Ethan Hawke: Daybreakers is a subversive vampire movie

Some actors might get a call from their agent about starring in a modest-budget vampire movie written and to be directed by neophyte Australian brothers—and hang up faster than hell. But not Ethan Hawke. He got exactly that call about Daybreakers, co-directed by Peter and Michael Spierig (Undead). Hawke agreed to meet them at a New York City cafe near his home, heard their pitch, signed on and ventured to Australia for the shoot, and the resulting film opens today.

"To be honest, when I got this script it was 2007," Hawke said in an exclusive telephone interview. "I was doing a Tom Stoppard play in Lincoln Center, and the play was about mid-19th-century Russian radicals. Twilight (and True Blood) hadn't come out yet. So this seemed like the most original damn idea I'd ever heard of. It seemed so retro to do a vampire movie. If I'd gotten the script today, I'd probably be thinking, 'No way I'm doing a vampire movie.' But the funny thing is, whatever the given genre—if it's a cop movie or a western or a vampire movie—these things are never new. It's just whether or not you have something new to say."

And the Spierig brothers, Hawke felt, had something worthwhile to say. "They are these two twins from Australia, and they have the same kind of glint and passion in their eyes for movies that all the best directors I've ever worked with do," said Hawke, a two-time Oscar nominee. "They had something original that they wanted to do with this thing, and I liked it."

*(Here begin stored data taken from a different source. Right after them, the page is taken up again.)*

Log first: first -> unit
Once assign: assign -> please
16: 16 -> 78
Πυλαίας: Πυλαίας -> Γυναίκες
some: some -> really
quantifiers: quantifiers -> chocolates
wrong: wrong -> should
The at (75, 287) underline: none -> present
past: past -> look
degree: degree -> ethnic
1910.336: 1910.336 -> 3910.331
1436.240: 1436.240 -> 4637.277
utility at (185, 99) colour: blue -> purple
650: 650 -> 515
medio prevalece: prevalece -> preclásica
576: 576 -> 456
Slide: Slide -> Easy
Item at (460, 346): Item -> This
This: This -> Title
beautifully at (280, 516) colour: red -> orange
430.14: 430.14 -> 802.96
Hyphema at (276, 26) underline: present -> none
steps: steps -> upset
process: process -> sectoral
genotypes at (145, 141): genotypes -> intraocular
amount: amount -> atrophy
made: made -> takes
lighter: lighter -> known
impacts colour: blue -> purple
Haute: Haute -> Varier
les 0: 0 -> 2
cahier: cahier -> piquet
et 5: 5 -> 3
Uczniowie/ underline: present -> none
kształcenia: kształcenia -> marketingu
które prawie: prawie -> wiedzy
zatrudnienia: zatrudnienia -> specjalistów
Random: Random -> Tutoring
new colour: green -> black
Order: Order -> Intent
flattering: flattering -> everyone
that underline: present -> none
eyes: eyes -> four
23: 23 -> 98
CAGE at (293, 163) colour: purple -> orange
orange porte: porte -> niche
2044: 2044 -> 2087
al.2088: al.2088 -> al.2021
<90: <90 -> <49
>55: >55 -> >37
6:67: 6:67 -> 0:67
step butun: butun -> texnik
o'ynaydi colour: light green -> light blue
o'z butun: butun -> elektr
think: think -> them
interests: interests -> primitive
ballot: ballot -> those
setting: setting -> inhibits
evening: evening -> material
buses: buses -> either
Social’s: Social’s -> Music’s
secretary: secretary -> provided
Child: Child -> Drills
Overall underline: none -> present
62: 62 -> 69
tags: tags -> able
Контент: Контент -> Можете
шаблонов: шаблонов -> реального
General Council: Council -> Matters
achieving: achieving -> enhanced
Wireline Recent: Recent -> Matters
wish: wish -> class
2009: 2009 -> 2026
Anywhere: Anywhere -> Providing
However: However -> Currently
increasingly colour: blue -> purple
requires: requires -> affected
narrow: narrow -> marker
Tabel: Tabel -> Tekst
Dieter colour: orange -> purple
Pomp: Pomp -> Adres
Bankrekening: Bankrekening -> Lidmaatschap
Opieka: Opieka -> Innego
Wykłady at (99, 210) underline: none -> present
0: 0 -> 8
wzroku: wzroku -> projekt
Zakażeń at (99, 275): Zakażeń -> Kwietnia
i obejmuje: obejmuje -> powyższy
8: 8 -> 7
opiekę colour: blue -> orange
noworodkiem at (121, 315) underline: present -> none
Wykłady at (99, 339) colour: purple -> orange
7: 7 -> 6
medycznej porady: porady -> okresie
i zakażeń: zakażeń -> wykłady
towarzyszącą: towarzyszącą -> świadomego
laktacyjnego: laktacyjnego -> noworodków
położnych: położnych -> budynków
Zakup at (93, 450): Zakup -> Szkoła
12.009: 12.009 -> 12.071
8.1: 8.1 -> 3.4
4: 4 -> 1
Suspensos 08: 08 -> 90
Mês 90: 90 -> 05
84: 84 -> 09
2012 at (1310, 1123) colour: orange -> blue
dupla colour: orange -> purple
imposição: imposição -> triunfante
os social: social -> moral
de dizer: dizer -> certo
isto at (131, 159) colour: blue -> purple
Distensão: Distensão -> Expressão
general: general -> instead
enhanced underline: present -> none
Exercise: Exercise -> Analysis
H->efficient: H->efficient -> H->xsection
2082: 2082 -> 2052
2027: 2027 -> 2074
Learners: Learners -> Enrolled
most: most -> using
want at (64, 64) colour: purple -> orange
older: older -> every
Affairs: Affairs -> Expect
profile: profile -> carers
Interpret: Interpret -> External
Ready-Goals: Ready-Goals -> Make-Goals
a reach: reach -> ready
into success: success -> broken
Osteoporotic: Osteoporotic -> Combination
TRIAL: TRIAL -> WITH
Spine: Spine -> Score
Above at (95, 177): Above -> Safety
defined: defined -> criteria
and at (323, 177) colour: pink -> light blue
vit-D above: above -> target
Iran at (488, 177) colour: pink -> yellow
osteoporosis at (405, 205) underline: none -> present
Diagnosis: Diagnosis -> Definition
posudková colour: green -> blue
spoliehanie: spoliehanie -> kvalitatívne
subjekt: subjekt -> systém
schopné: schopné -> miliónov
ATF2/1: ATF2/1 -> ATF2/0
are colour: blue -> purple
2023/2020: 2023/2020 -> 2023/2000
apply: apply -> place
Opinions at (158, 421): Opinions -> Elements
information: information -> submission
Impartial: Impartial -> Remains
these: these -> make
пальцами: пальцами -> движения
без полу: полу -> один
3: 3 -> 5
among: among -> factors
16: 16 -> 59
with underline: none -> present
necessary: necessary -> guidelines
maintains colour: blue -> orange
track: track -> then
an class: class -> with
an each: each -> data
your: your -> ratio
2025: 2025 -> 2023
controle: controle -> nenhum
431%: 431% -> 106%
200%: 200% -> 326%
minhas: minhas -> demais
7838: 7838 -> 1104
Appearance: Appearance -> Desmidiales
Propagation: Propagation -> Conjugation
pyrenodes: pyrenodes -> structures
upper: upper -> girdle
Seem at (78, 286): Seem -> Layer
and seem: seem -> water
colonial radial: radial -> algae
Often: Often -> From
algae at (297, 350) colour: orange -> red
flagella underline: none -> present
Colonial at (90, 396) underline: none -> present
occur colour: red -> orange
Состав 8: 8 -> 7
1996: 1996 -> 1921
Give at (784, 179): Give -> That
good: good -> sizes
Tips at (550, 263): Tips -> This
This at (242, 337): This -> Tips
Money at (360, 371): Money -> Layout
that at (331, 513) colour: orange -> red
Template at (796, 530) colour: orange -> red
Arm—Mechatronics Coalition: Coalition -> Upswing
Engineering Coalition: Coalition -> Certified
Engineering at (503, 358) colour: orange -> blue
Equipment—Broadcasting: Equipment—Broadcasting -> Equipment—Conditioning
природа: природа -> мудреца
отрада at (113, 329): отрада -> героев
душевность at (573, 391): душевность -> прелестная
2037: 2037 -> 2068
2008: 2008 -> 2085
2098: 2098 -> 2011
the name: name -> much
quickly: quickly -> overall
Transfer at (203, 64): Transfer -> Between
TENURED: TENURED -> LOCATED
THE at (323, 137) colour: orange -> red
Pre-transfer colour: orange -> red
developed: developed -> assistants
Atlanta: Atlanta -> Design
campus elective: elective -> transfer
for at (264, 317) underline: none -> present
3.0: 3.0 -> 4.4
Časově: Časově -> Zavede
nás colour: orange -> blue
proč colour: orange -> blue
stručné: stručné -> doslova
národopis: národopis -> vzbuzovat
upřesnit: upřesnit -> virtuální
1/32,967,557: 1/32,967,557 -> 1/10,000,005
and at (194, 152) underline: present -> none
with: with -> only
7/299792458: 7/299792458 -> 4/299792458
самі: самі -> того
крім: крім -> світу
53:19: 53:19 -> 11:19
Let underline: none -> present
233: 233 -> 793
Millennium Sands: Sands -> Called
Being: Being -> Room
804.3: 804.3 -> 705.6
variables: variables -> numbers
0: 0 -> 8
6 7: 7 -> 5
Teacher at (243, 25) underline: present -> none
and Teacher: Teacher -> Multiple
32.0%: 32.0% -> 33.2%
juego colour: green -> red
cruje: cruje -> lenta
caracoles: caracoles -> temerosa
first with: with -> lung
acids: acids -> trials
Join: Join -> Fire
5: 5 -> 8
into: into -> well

The film is set in 2019. Humans are a dying species, and, thanks to a mysterious plague, vampires represent the primary population. They lead seemingly normal lives, but all is not normal on the fringes. Human blood is in short supply, and starving vampires are starting to feed on other vampires, transforming them into fearsome, bloodthirsty creatures referred to as "subsiders." Meanwhile, vampire researcher Ed Dalton (Hawke), watched closely by his boss (Sam Neill), is desperately trying to create a blood substitute. Ed then encounters a group of human survivors and falls in with them. One of them, Elvis (Willem Dafoe), is a human who became a vampire, but somehow became human again. If Ed can figure out what happened to Elvis and re-create the circumstances, perhaps he can "cure" the vampires and save humankind.

Hawke, in describing what he found original about Daybreakers, shared an anecdote about making his first film, the Joe Dante-directed Explorers. Hawke was 13 when he shot the sci-fi adventure film, which was released in 1985.

"I had a huge education doing that movie," Hawke said. "Quentin Tarantino exploded about 10 years later, and he started teaching everyone about a love of genre movies, but Joe was one of the last real directors to get their start from Roger Corman. Joe had been a real mentor to me. He taught me about the artistry in these movies, in John Carpenter movies, in movies that people generally regarded as pulp. And what made one really good was a little bit like punk rock, whether it had a subversive message. You could actually do something really powerful. Joe had done The Howling and Piranha, and he'd just had a big success with Gremlins. So it could be done."

Hawke added, "And when I read the script for Daybreakers, the idea that was so original and subversive to me was that there were more vampires than there are people, and we're destroying the planet. The vampires are trying to get off foreign blood and develop new blood supplies. The metaphor for how we are destroying our planet is pretty clear, and the whole allegory of it becomes a lot of fun. It just kind of sings. At the same time, the movie is about 10 miles from pretentious. It actually works as a genre film, and it has something to say, which appealed to me."